Freezing instances and the first invoked constructor

Let’s say you want to write a constructor that produces instances that are frozen (immutable). One problem, you have to solve, is: when do you freeze this? If you always – unconditionally – perform the operation in the constructor then you can’t create sub-constructors that have their own instance properties. This blog post explains how to work around this problem.



The problem



Naively, you would write a constructor Point with frozen instances as follows.

function Point(x, y) {
this.x = x;
this.y = y;
Object.freeze(this);
}

But now you can’t write a sub-constructor [1] ColorPoint:

function ColorPoint(x, y, color) {
Point.call(this, x, y);
this.color = color; // Impossible, `this` is frozen
}

You want super-constructors to initialize their part of an instance before their sub-constructors, so calling super-constructors last is a non-solution.

The solution



The constructor that is currently running can freeze if it is the first constructor that is called (obviously, after it has invoked its immediate super-constructor). But how do we determine that?

Am I the first invoked constructor?



A constructor can find out if it is first in a chain of one or more constructors that are called to create an instance, by checking whether the property constructor [2] of this refers to it.
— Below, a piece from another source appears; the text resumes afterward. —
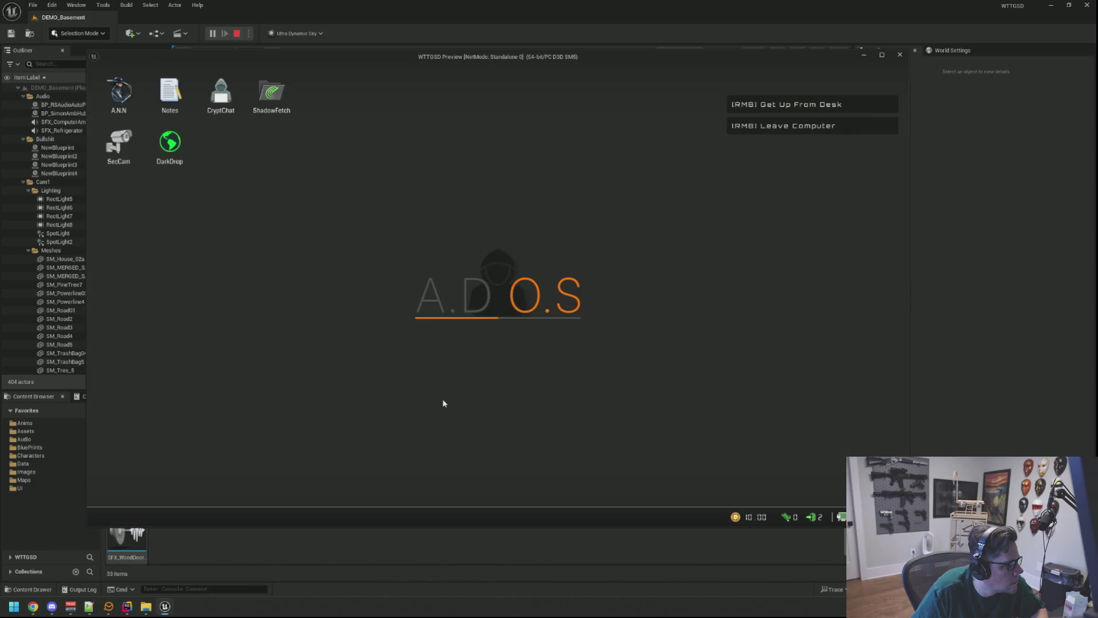
right_click(437, 253)
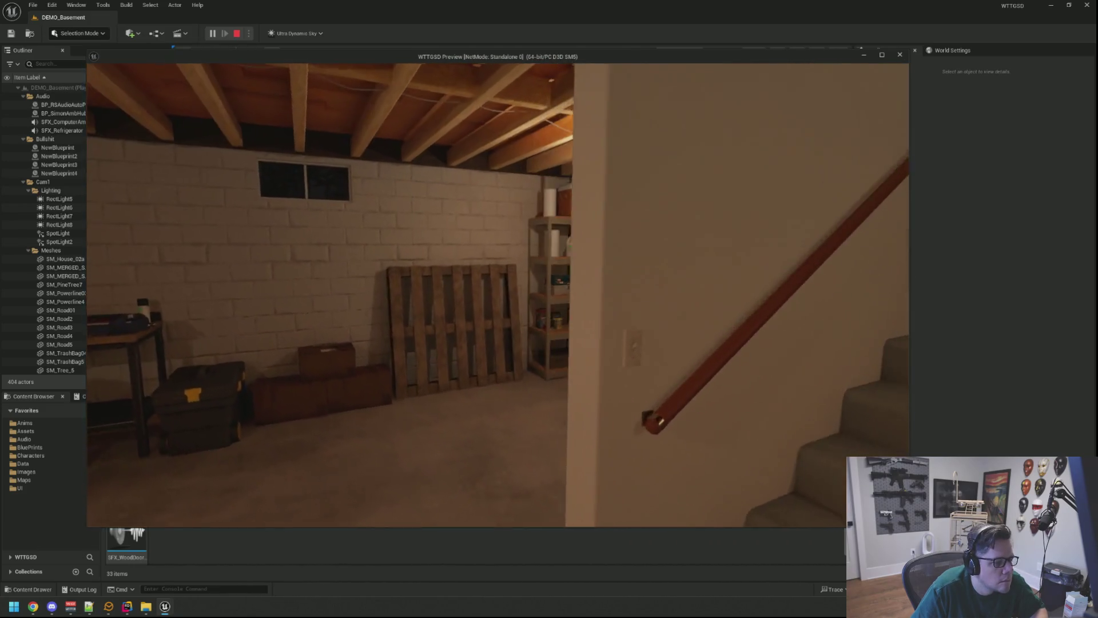
key("Escape")
left_click(1051, 5)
Accordingly, the following implementation of Point can be subtyped.

function Point(x, y) {
this.x = x;
this.y = y;
if (this.constructor === Point) {
Object.freeze(this);
}
}
Point.prototype.toString = function () {
return this.x + ' ' + this.y;
};

ColorPoint can be implemented in a similar manner:

function ColorPoint(x, y, color) {
Point.call(this, x, y);
this.color = color;
if (this.constructor === ColorPoint) {
Object.freeze(this);
}
}
ColorPoint.prototype = Object.create(Point);
ColorPoint.prototype.constructor = ColorPoint;
ColorPoint.prototype.toString = function () {
return Point.prototype.toString.call(this)
+ ' ('+this.color+')';
};


A helper method for post-processing an instance



Obviously, the freezing operation can be extracted into a helper method that all constructors have to call, immediately before they are done:

Point.prototype.maybeFreeze = function (constr) {
if (this.constructor === constr) {
Object.freeze(this);
}
};


Then Point and ColorPoint look loke this:

function Point(x, y) {
this.x = x;
this.y = y;
this.maybeFreeze(Point);
}
function ColorPoint(x, y, color) {
Point.call(this, x, y);
this.color = color;
this.maybeFreeze(ColorPoint);
}

One could even move maybeFreeze to a helper prototype for all freezing constructors (e.g. FrozenObject.prototype):

function Point(x, y) {
...
}
Point.prototype = Object.create(FrozenObject.prototype);
...

Obviously, there is no need to change ColorPoint.

Not hardcoding the reference to the constructor



We may not want constructors to refer to themselves in a hardcoded manner. That can be avoided via named function expressions [3]:

var Point = function me(x, y) {
this.x = x;
this.y = y;
this.afterConstructor(me);
};


Another way of checking for the first invoked constructor



You can also compare the instance prototype [4] of the current constructor with the instance’s prototype:

Point.prototype.maybeFreeze = function (constr) {
if (Object.getPrototypeOf(this) === constr.prototype) {
Object.freeze(this);
}
};

Note that checking via the constructor property also relies on the instance prototype. For example, it must have the property correctly set up.

References




  1. JavaScript inheritance by example

  2. What’s up with the “constructor” property in JavaScript?